[ACTIVITY]
Omitting the pictures, print every line below exactly as it stands.

Items from a dataset
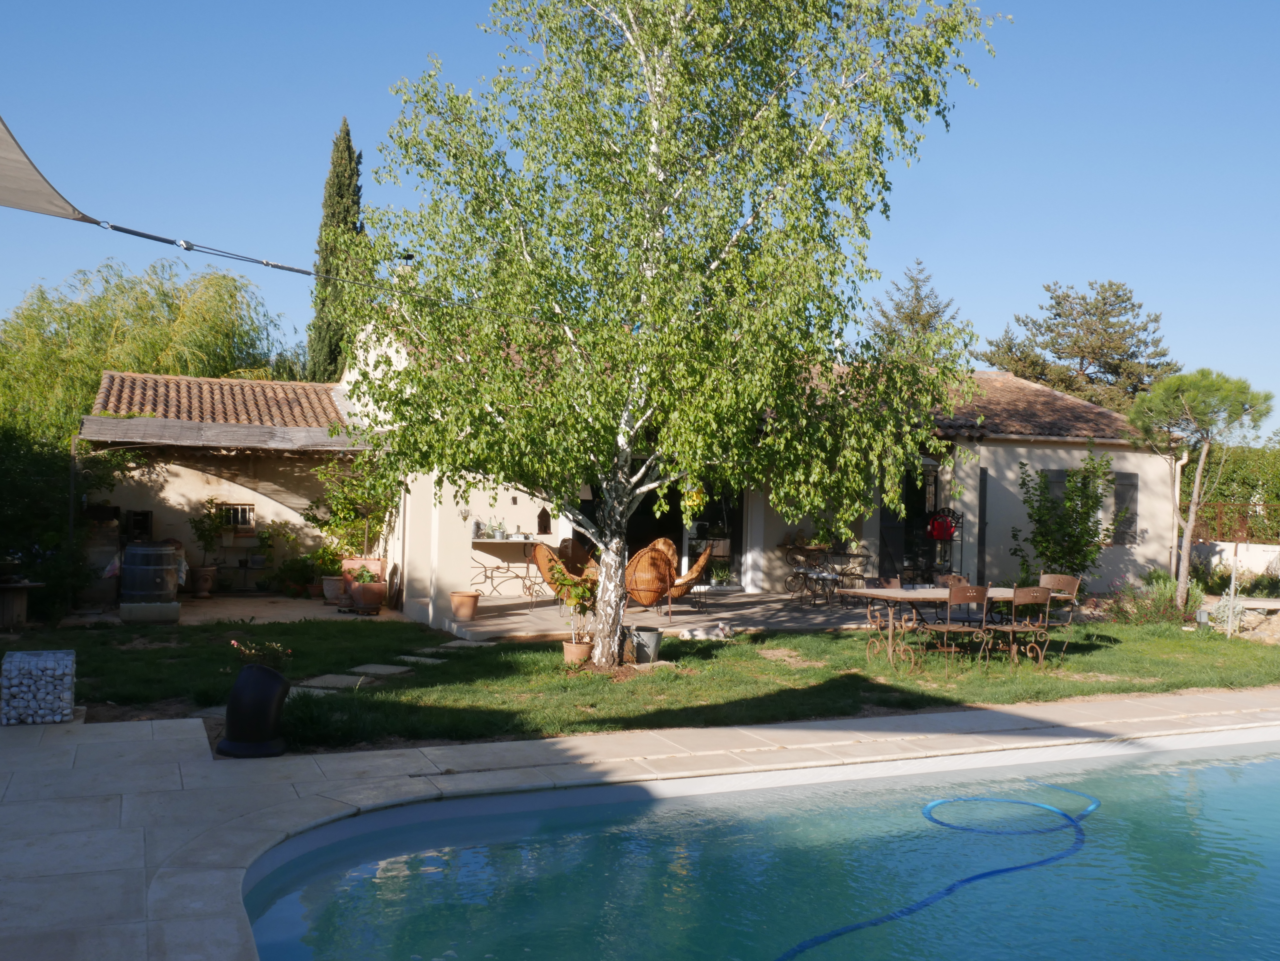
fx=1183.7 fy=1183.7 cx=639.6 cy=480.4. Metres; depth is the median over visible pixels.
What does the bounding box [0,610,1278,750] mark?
lawn
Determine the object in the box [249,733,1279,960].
swimming pool
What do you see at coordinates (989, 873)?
pool hose
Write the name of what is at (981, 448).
house
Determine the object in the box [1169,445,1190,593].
drainpipe
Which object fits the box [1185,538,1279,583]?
garden wall
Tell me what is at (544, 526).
wall niche
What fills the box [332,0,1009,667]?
birch tree
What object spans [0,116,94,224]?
shade sail
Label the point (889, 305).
sky
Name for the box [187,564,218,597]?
flower pot
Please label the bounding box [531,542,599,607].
wicker chair
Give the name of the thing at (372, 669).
stepping stone
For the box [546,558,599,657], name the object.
potted plant
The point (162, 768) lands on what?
stone patio
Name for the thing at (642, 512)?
glass door
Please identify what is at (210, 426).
wooden beam
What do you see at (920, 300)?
conifer tree
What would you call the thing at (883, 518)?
door
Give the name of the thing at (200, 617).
patio
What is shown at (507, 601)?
patio
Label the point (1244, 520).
fence
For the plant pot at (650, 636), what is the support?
on the lawn at (1027, 698)
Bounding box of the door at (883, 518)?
[878,458,944,583]
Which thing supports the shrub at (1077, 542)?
on the ground
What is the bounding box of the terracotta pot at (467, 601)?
[449,588,481,620]
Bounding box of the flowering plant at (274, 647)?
[228,638,294,670]
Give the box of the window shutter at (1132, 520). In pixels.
[1111,472,1138,542]
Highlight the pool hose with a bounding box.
[776,788,1099,960]
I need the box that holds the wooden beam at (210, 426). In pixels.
[76,413,375,454]
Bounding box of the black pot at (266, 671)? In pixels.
[219,661,291,757]
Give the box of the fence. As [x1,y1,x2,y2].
[1194,500,1279,542]
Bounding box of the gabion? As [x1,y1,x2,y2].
[0,650,75,725]
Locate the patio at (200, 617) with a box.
[84,594,406,626]
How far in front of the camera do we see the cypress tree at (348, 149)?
27.50 m
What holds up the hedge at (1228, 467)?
on the ground
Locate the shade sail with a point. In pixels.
(43, 189)
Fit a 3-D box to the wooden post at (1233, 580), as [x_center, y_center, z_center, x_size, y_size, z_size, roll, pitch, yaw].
[7.607,1.385,15.203,0.109,1.324,0.098,1,0,-7]
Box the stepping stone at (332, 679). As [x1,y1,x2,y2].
[299,673,369,689]
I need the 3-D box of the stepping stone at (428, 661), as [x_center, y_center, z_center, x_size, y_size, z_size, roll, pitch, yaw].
[-2.080,1.711,11.103,0.391,0.058,0.434,1,-1,-23]
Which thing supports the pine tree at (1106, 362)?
on the ground
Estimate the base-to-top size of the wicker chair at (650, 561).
0.971 m
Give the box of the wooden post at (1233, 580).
[1225,538,1241,634]
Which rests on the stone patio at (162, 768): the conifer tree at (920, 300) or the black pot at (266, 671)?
the black pot at (266, 671)
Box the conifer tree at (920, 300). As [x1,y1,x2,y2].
[864,259,962,365]
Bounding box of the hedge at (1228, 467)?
[1194,443,1279,542]
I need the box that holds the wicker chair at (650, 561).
[623,544,676,617]
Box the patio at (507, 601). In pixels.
[421,588,898,642]
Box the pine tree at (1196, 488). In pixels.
[1129,367,1274,615]
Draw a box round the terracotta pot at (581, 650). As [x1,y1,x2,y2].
[561,639,593,665]
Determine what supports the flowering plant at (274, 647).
in the black pot at (266, 671)
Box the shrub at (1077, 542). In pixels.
[1016,451,1115,582]
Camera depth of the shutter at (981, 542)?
18.43 m
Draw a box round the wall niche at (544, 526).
[536,507,551,534]
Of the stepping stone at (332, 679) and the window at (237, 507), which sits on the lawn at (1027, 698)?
the stepping stone at (332, 679)
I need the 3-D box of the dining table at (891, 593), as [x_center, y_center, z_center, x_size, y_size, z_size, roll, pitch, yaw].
[3.206,1.510,12.088,2.109,0.729,0.971,1,-1,-23]
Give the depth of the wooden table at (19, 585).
12.97 m
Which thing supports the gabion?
on the stone patio at (162, 768)
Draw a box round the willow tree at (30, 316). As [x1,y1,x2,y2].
[0,258,302,441]
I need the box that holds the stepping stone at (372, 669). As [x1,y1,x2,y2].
[349,663,412,676]
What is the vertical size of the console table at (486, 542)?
0.883 m
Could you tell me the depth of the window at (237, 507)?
17.19 m
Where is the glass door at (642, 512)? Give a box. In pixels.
[581,471,743,590]
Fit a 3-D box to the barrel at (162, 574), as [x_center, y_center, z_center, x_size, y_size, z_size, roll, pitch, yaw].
[-6.027,1.182,14.565,0.676,0.886,0.670,1,-1,-23]
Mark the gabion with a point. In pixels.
(41, 712)
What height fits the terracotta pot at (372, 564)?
0.654 m
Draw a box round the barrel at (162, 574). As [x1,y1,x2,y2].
[120,540,180,604]
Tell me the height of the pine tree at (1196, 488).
3.662 m
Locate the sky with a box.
[0,0,1279,448]
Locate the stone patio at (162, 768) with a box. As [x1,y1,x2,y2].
[1,686,1279,960]
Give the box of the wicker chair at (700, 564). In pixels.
[666,544,713,611]
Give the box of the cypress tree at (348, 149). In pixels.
[306,118,368,380]
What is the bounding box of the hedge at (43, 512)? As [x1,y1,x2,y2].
[0,421,120,622]
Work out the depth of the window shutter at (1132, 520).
19.46 m
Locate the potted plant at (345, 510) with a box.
[304,452,396,565]
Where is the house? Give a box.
[287,307,1177,616]
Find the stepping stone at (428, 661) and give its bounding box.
[397,654,446,664]
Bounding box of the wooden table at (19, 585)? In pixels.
[0,578,45,629]
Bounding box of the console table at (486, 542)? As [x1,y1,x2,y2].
[468,535,541,598]
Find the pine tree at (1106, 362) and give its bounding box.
[975,279,1176,417]
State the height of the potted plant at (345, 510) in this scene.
1.664 m
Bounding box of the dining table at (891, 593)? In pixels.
[836,584,1043,674]
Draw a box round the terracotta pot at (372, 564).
[339,556,388,609]
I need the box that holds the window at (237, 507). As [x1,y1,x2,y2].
[218,502,255,530]
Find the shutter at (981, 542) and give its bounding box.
[976,465,988,583]
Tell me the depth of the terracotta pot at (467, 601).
14.45 m
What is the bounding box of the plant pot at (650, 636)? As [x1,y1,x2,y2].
[628,624,663,664]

[RESPONSE TO THIS EXERCISE]
fx=1183.7 fy=1183.7 cx=639.6 cy=480.4. Metres; depth is the median over visible pixels.
What does the bounding box [0,610,1278,750] mark?
lawn
Determine the object in the box [249,733,1279,960].
swimming pool
What do you see at coordinates (989, 873)?
pool hose
Write the name of what is at (981, 448).
house
Determine the object in the box [1169,445,1190,593].
drainpipe
Which object fits the box [1185,538,1279,583]?
garden wall
Tell me what is at (544, 526).
wall niche
What fills the box [332,0,1009,667]?
birch tree
What object spans [0,116,94,224]?
shade sail
Label the point (889, 305).
sky
Name for the box [187,564,218,597]?
flower pot
Please label the bounding box [531,542,599,607].
wicker chair
Give the name of the thing at (372, 669).
stepping stone
For the box [546,558,599,657], name the object.
potted plant
The point (162, 768) lands on what?
stone patio
Name for the thing at (642, 512)?
glass door
Please identify what is at (210, 426).
wooden beam
What do you see at (920, 300)?
conifer tree
What would you call the thing at (883, 518)?
door
Give the name of the thing at (200, 617).
patio
What is shown at (507, 601)?
patio
Label the point (1244, 520).
fence
For the plant pot at (650, 636), what is the support?
on the lawn at (1027, 698)
Bounding box of the door at (883, 518)?
[878,458,944,583]
Which thing supports the shrub at (1077, 542)?
on the ground
What is the bounding box of the terracotta pot at (467, 601)?
[449,588,481,620]
Bounding box of the flowering plant at (274, 647)?
[228,638,294,670]
Give the box of the window shutter at (1132, 520). In pixels.
[1111,472,1138,542]
Highlight the pool hose with a bounding box.
[776,788,1099,960]
I need the box that holds the wooden beam at (210, 426). In pixels.
[76,413,375,454]
Bounding box of the black pot at (266, 671)? In pixels.
[219,661,291,757]
Give the box of the fence. As [x1,y1,x2,y2].
[1194,500,1279,542]
Bounding box of the gabion? As [x1,y1,x2,y2].
[0,650,75,725]
Locate the patio at (200, 617) with a box.
[84,594,406,626]
How far in front of the camera do we see the cypress tree at (348, 149)?
27.50 m
What holds up the hedge at (1228, 467)?
on the ground
Locate the shade sail with a point. In pixels.
(43, 189)
Fit a 3-D box to the wooden post at (1233, 580), as [x_center, y_center, z_center, x_size, y_size, z_size, roll, pitch, yaw].
[7.607,1.385,15.203,0.109,1.324,0.098,1,0,-7]
Box the stepping stone at (332, 679). As [x1,y1,x2,y2].
[299,673,369,689]
I need the 3-D box of the stepping stone at (428, 661), as [x_center, y_center, z_center, x_size, y_size, z_size, roll, pitch, yaw].
[-2.080,1.711,11.103,0.391,0.058,0.434,1,-1,-23]
Which thing supports the pine tree at (1106, 362)?
on the ground
Estimate the base-to-top size of the wicker chair at (650, 561).
0.971 m
Give the box of the wooden post at (1233, 580).
[1225,538,1241,634]
Which rests on the stone patio at (162, 768): the conifer tree at (920, 300) or the black pot at (266, 671)?
the black pot at (266, 671)
Box the conifer tree at (920, 300). As [x1,y1,x2,y2].
[864,259,962,365]
Bounding box of the hedge at (1228, 467)?
[1194,443,1279,542]
I need the box that holds the wicker chair at (650, 561).
[623,544,676,617]
Box the patio at (507, 601). In pixels.
[421,588,898,642]
Box the pine tree at (1196, 488). In pixels.
[1129,367,1274,615]
Draw a box round the terracotta pot at (581, 650). As [x1,y1,x2,y2].
[561,639,593,665]
Determine what supports the flowering plant at (274, 647).
in the black pot at (266, 671)
Box the shrub at (1077, 542). In pixels.
[1016,451,1115,582]
Camera depth of the shutter at (981, 542)?
18.43 m
Draw a box round the wall niche at (544, 526).
[536,507,551,534]
Of the stepping stone at (332, 679) and the window at (237, 507), which sits on the lawn at (1027, 698)?
the stepping stone at (332, 679)
I need the 3-D box of the dining table at (891, 593), as [x_center, y_center, z_center, x_size, y_size, z_size, roll, pitch, yaw].
[3.206,1.510,12.088,2.109,0.729,0.971,1,-1,-23]
Give the depth of the wooden table at (19, 585).
12.97 m
Which thing supports the gabion?
on the stone patio at (162, 768)
Draw a box round the willow tree at (30, 316). As [x1,y1,x2,y2].
[0,258,302,441]
I need the box that holds the stepping stone at (372, 669). As [x1,y1,x2,y2].
[349,663,412,676]
What is the vertical size of the console table at (486, 542)?
0.883 m
Could you tell me the depth of the window at (237, 507)?
17.19 m
Where is the glass door at (642, 512)? Give a box. In pixels.
[581,471,743,590]
Fit a 3-D box to the barrel at (162, 574), as [x_center, y_center, z_center, x_size, y_size, z_size, roll, pitch, yaw].
[-6.027,1.182,14.565,0.676,0.886,0.670,1,-1,-23]
Mark the gabion with a point. In pixels.
(41, 712)
What height fits the terracotta pot at (372, 564)?
0.654 m
Draw a box round the barrel at (162, 574). As [x1,y1,x2,y2].
[120,540,180,604]
Tell me the height of the pine tree at (1196, 488).
3.662 m
Locate the sky with a box.
[0,0,1279,448]
Locate the stone patio at (162, 768) with a box. As [x1,y1,x2,y2].
[1,686,1279,960]
Give the box of the wicker chair at (700, 564). In pixels.
[666,544,713,611]
Give the box of the cypress tree at (348, 149). In pixels.
[306,118,368,380]
What is the bounding box of the hedge at (43, 512)? As [x1,y1,x2,y2].
[0,421,120,622]
Work out the depth of the window shutter at (1132, 520).
19.46 m
Locate the potted plant at (345, 510) with a box.
[304,452,396,565]
Where is the house? Give a box.
[287,307,1177,616]
Find the stepping stone at (428, 661) and give its bounding box.
[397,654,446,664]
Bounding box of the wooden table at (19, 585)? In pixels.
[0,578,45,629]
Bounding box of the console table at (486, 542)? As [x1,y1,x2,y2].
[468,535,541,598]
Find the pine tree at (1106, 362) and give its bounding box.
[975,279,1176,417]
State the height of the potted plant at (345, 510) in this scene.
1.664 m
Bounding box of the dining table at (891, 593)? In pixels.
[836,584,1043,674]
Draw a box round the terracotta pot at (372, 564).
[339,556,388,609]
I need the box that holds the window at (237, 507). As [x1,y1,x2,y2].
[218,502,255,530]
Find the shutter at (981, 542) and give its bounding box.
[976,465,988,583]
Tell me the depth of the terracotta pot at (467, 601).
14.45 m
What is the bounding box of the plant pot at (650, 636)? As [x1,y1,x2,y2].
[628,624,663,664]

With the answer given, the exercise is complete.